Enfin, il convient de noter que la dette publique n'est, avec d'autres mécanismes comme l'exportation de capitaux par exemple, qu'une issue temporaire à la crise de surproduction, chaque processus structurel de crise se voyant fixer de nouvelles limites qui imposent une degré de tension croissant, reflété à la fois dans la pression fiscale, nécessaire pour faire face à l'augmentation de la charge financière de la dette publique, et dans les limites imposées au refinancement de la dette brute par le système de crédit international.

On peut ainsi retenir, par rapport à la dette publique américaine, que sa limite en tant que grand absorbeur d'excédents de capitaux d'emprunt internationaux est donnée par la future pression fiscale sur sa base reproductrice, en même temps que les conditions de la guerre dominaient la pression pour nouvelles demandes de capitaux d'emprunt. En revanche, il n'est que raisonnable de supposer que le refinancement de sa dette publique a maintenu les conditions de croissance des économies qui étaient jusqu'à présent ses principaux financiers, en particulier au cours de la dernière décennie les économies asiatiques qui ont joué un rôle central dans ce processus, alimentant la circuit international d'emprunt de capitaux et, dans cette limite, soutenir le fragile équilibre du capitalisme international du début de ce siècle, qui deviendra probablement de plus en plus problématique dans les années à venir.

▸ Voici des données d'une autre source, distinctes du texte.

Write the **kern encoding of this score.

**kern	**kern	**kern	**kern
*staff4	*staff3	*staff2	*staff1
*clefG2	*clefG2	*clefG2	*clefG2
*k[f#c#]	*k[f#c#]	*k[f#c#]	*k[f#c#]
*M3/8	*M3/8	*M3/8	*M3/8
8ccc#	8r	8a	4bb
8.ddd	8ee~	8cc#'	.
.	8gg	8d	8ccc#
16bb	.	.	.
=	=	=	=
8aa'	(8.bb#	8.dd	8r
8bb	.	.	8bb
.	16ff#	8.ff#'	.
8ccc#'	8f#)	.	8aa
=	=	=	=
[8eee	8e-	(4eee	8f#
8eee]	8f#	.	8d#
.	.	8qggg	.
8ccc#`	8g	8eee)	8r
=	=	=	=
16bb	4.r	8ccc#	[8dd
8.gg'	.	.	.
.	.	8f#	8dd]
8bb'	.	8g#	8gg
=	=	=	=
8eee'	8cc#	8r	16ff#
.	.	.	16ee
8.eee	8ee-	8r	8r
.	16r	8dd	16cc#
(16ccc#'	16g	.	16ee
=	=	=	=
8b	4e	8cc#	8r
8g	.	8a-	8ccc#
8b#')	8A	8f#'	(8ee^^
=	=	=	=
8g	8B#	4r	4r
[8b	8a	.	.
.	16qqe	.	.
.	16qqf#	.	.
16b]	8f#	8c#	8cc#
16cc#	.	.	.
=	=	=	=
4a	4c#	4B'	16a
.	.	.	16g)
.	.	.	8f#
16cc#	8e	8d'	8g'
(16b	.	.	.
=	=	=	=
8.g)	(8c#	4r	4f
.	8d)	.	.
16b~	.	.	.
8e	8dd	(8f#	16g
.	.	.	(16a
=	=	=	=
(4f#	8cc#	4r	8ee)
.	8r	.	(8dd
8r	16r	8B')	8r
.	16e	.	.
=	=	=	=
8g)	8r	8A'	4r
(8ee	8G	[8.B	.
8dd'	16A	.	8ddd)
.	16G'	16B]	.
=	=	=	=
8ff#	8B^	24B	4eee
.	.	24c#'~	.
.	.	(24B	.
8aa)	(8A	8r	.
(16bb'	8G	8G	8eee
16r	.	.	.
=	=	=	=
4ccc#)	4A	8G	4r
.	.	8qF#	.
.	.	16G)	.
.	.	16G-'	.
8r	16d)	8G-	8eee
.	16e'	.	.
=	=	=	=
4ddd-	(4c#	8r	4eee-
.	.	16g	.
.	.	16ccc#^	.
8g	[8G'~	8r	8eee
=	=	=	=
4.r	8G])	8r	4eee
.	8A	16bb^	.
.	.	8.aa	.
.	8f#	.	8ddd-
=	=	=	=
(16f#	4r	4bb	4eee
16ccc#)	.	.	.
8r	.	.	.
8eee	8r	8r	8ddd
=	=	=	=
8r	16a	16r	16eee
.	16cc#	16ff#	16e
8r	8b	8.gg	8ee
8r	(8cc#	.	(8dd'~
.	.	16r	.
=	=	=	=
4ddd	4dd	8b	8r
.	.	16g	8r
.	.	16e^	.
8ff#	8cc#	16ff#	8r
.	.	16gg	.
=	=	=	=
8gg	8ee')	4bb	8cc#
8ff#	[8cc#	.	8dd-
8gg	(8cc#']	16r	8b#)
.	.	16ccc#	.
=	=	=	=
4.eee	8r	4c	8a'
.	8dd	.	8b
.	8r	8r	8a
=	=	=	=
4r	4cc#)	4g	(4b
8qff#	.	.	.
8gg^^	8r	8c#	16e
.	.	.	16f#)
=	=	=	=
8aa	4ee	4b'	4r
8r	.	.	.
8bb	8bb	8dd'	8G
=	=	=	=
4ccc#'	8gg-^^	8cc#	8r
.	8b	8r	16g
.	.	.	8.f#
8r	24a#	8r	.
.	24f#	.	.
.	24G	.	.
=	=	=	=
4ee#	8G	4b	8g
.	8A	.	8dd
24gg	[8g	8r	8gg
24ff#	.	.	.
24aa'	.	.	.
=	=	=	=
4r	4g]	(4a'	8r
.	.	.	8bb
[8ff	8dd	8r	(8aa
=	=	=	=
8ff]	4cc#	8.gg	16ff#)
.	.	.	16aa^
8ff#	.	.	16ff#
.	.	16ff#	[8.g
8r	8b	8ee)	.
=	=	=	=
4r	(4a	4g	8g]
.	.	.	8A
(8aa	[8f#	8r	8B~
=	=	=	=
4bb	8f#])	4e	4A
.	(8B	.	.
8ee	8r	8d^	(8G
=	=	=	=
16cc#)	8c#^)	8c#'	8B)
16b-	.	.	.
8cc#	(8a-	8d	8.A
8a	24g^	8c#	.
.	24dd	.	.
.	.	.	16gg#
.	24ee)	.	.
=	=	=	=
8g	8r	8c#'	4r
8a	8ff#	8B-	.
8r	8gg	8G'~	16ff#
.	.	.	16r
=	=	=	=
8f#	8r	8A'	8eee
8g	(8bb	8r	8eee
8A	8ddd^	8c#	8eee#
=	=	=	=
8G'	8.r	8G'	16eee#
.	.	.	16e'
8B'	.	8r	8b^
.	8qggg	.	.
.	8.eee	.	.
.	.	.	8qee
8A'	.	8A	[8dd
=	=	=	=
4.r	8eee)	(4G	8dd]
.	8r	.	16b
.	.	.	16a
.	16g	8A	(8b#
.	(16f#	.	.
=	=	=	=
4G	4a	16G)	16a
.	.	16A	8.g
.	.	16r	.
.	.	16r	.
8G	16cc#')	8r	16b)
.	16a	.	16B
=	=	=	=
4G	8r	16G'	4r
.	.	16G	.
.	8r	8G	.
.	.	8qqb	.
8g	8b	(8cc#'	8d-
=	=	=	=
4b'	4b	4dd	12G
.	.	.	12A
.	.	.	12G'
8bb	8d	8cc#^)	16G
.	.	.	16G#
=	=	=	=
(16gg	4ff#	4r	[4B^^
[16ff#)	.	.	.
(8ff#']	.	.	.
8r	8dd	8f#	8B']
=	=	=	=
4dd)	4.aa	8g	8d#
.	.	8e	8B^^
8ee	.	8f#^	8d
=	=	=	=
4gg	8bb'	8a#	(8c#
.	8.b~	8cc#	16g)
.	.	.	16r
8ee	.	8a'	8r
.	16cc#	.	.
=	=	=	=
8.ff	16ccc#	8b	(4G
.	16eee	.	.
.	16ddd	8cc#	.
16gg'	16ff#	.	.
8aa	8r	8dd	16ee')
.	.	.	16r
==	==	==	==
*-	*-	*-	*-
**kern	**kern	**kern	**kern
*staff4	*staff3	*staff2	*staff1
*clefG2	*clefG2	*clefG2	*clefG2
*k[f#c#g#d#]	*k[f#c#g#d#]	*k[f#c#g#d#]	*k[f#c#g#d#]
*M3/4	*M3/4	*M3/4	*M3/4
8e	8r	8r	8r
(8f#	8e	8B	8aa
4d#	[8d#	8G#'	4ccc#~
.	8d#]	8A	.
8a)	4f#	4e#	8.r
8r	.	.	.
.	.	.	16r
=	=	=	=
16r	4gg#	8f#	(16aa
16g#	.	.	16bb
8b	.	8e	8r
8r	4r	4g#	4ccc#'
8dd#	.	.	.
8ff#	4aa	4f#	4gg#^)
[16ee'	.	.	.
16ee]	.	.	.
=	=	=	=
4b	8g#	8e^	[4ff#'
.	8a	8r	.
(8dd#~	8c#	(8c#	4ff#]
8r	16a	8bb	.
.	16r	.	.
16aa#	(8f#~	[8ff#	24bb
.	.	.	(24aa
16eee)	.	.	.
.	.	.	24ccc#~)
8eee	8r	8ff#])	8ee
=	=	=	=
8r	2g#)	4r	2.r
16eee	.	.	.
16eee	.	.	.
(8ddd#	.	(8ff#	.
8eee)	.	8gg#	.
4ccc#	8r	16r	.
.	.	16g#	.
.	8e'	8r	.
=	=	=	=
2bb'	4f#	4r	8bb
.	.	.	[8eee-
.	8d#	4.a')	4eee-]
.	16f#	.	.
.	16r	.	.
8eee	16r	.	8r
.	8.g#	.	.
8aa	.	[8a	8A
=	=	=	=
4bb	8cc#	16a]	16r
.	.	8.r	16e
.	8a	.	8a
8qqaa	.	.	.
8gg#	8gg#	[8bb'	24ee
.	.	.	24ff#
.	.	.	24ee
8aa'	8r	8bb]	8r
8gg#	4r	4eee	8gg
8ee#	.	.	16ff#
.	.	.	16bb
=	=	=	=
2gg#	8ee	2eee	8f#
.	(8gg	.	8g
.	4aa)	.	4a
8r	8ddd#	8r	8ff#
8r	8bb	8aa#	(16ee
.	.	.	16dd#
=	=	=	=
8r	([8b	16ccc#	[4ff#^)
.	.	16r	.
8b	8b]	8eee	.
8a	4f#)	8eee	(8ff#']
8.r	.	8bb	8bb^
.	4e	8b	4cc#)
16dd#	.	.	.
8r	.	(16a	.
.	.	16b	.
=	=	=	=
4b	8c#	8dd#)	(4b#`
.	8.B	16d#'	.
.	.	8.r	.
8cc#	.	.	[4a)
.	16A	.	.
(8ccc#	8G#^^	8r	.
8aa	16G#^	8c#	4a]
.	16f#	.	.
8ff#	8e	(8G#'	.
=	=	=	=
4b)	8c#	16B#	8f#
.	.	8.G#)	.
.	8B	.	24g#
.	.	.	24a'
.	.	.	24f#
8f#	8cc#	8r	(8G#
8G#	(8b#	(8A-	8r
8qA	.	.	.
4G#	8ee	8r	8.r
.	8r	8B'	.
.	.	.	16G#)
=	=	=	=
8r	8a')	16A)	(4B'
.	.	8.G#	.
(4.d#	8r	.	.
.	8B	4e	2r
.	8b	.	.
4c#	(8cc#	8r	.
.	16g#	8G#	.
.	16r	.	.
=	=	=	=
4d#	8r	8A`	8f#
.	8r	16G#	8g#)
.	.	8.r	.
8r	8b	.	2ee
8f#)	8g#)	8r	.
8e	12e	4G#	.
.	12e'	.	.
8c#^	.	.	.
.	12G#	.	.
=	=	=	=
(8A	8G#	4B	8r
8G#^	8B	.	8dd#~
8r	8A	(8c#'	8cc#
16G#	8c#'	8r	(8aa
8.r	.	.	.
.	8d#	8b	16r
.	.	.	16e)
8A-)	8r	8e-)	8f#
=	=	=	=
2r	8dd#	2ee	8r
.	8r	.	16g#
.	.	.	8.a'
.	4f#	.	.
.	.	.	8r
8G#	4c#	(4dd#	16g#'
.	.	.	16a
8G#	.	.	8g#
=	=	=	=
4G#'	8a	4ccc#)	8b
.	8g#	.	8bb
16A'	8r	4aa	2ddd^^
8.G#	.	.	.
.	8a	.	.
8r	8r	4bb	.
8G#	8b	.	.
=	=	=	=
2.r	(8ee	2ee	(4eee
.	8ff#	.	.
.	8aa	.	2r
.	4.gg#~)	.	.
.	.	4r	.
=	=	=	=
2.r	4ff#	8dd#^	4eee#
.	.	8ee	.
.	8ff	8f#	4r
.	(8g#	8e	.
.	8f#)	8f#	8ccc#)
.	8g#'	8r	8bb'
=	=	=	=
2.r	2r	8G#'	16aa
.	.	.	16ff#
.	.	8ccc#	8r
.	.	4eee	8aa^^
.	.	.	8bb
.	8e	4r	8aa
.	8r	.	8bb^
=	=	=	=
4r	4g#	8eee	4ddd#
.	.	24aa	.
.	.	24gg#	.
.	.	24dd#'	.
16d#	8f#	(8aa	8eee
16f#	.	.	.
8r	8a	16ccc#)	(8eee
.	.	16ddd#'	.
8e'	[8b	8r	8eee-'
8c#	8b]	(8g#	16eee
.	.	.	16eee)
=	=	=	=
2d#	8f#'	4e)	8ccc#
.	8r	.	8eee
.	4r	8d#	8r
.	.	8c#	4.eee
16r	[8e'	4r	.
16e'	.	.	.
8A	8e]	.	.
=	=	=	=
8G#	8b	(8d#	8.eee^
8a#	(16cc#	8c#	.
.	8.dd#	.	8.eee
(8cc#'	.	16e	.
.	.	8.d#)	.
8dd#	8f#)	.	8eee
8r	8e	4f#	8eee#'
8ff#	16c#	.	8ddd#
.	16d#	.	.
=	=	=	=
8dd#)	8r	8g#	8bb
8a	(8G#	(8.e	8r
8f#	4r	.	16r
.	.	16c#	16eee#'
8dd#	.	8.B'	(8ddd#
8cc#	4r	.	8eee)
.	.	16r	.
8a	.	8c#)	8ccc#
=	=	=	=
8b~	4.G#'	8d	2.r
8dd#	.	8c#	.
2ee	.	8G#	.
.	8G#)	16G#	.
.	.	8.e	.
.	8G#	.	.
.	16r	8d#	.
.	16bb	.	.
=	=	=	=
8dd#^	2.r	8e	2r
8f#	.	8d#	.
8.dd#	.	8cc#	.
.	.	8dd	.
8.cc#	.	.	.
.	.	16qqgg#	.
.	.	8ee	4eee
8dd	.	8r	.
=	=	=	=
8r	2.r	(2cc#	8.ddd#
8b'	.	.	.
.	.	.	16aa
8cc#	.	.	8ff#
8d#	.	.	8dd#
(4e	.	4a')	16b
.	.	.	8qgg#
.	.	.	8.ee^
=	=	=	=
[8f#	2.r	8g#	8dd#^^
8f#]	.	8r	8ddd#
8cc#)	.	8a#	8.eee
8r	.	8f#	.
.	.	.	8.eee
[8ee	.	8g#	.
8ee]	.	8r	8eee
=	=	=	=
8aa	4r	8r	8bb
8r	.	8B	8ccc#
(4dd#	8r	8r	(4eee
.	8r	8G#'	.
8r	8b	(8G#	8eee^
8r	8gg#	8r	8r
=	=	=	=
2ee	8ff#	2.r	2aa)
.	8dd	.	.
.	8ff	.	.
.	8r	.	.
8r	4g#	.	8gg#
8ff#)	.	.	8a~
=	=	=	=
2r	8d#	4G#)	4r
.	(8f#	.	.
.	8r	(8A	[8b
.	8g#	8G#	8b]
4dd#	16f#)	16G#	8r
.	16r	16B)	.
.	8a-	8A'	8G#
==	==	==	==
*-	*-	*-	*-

*José Raimundo Trinidad Il est professeur au Graduate Program in Economics de l'UFPA. Auteur, entre autres livres, de Critique de l'économie politique de la dette publique et du système de crédit capitaliste : une approche marxiste (CRV).

Références


MARX, K. Capitale (Livre III). São Paulo : Boitempo, 2017.

SERRANO, F. Power Relations and American Macroeconomic Policy, from Bretton Woods to the Flexible Dollar Standard. Dans : FIORI, J. L (org.). La puissance américaine. Petrópolis : Editora Vozes, 2004.

TRINDADE, JRB Critique de l'économie politique de la dette publique et du système de crédit capitaliste : une approche marxiste🇧🇷 Curitiba : CRV, 2017.

WRAY, L. Randall. Travail et argent aujourd'hui : la clé du plein emploi et de la stabilité des prix. Rio de Janeiro : Contrepoint, 2003.